Flash and HTML5 – Competitors or complementary solutions?

Flash and HTML5There seems to be a heated and highly polarised debate in progress about Flash and HTML5. There also seems to be a lot of misinformation flying around and some misunderstandings about what Flash and HTML5 are, what they can do and how the future of the web is likely to shape up in the next ten years.

Microsft, Apple, Adobe and Google are all competing for their own particular profit models and market share. Most of the debate and the disagreements have little to do with what the best technology for the web is or what’s best for developers and users. The link at the end of this post is a sober, well-informed article written by Jeremy Allaire, founder of the Flash MX platform, ColdFusion and Brightcove.
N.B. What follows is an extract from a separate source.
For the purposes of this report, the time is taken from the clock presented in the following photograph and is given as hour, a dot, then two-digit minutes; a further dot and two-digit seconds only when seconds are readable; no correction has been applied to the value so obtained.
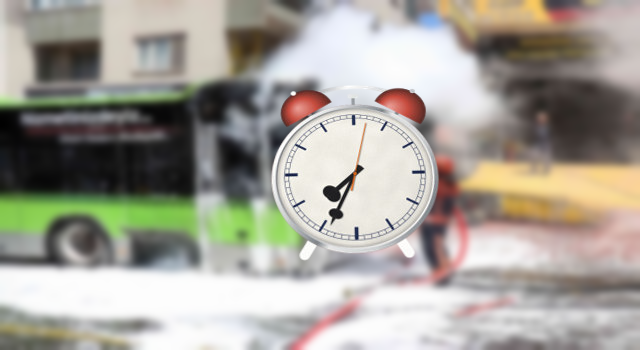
7.34.02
Also, please note that the developments in HTML5 RIAs that they’re talking about are in quite a long-term time frame by web technology standards. Don’t be fooled by Google’s “hard push” campaigns and their YouTube.com/html5 beta demo. Try it out in IE8 and you’ll see it’s still the Flash plugin video player and Internet Explorer still accounts for almost 59% of web browser usage, with versions 6 and 7 making up the majority share. Unless there’s some radical change in web browser user behaviour, we aren’t going to see a widely distributed full implementation of HTML5 on users’ desktop browsers for the next few years.